EXERCISE: Print the records below exactly; all of them are needed.

======== DATA FOR REVIEW ========

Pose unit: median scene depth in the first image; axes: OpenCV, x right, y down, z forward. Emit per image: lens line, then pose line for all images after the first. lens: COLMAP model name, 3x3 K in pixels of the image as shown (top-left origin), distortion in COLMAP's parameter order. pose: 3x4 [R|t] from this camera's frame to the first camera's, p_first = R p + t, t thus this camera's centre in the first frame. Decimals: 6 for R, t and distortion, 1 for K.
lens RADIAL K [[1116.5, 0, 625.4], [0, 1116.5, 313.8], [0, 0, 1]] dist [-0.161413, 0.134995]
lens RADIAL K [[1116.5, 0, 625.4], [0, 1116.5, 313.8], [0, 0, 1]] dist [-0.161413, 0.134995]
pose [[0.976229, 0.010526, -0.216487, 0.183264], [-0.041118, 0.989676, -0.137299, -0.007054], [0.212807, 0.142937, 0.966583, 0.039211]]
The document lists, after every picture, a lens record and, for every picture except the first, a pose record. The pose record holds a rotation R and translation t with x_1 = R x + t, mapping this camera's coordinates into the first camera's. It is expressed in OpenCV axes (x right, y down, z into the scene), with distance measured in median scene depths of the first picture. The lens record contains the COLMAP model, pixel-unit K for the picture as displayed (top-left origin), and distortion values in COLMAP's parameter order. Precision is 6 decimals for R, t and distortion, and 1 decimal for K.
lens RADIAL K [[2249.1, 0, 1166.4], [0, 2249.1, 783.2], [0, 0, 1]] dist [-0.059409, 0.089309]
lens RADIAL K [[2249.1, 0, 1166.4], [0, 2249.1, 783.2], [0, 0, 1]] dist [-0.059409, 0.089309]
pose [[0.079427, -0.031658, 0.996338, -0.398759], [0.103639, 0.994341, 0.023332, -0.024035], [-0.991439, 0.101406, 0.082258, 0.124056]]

========

REPLY:
Pose unit: median scene depth in the first image; axes: OpenCV, x right, y down, z forward. Emit per image: lens line, then pose line for all images after the first. lens: COLMAP model name, 3x3 K in pixels of the image as shown (top-left origin), distortion in COLMAP's parameter order. pose: 3x4 [R|t] from this camera's frame to the first camera's, p_first = R p + t, t thus this camera's centre in the first frame. Decimals: 6 for R, t and distortion, 1 for K.
lens RADIAL K [[1116.5, 0, 625.4], [0, 1116.5, 313.8], [0, 0, 1]] dist [-0.161413, 0.134995]
lens RADIAL K [[1116.5, 0, 625.4], [0, 1116.5, 313.8], [0, 0, 1]] dist [-0.161413, 0.134995]
pose [[0.976229, 0.010526, -0.216487, 0.183264], [-0.041118, 0.989676, -0.137299, -0.007054], [0.212807, 0.142937, 0.966583, 0.039211]]
The document lists, after every picture, a lens record and, for every picture except the first, a pose record. The pose record holds a rotation R and translation t with x_1 = R x + t, mapping this camera's coordinates into the first camera's. It is expressed in OpenCV axes (x right, y down, z into the scene), with distance measured in median scene depths of the first picture. The lens record contains the COLMAP model, pixel-unit K for the picture as displayed (top-left origin), and distortion values in COLMAP's parameter order. Precision is 6 decimals for R, t and distortion, and 1 decimal for K.
lens RADIAL K [[2249.1, 0, 1166.4], [0, 2249.1, 783.2], [0, 0, 1]] dist [-0.059409, 0.089309]
lens RADIAL K [[2249.1, 0, 1166.4], [0, 2249.1, 783.2], [0, 0, 1]] dist [-0.059409, 0.089309]
pose [[0.079427, -0.031658, 0.996338, -0.398759], [0.103639, 0.994341, 0.023332, -0.024035], [-0.991439, 0.101406, 0.082258, 0.124056]]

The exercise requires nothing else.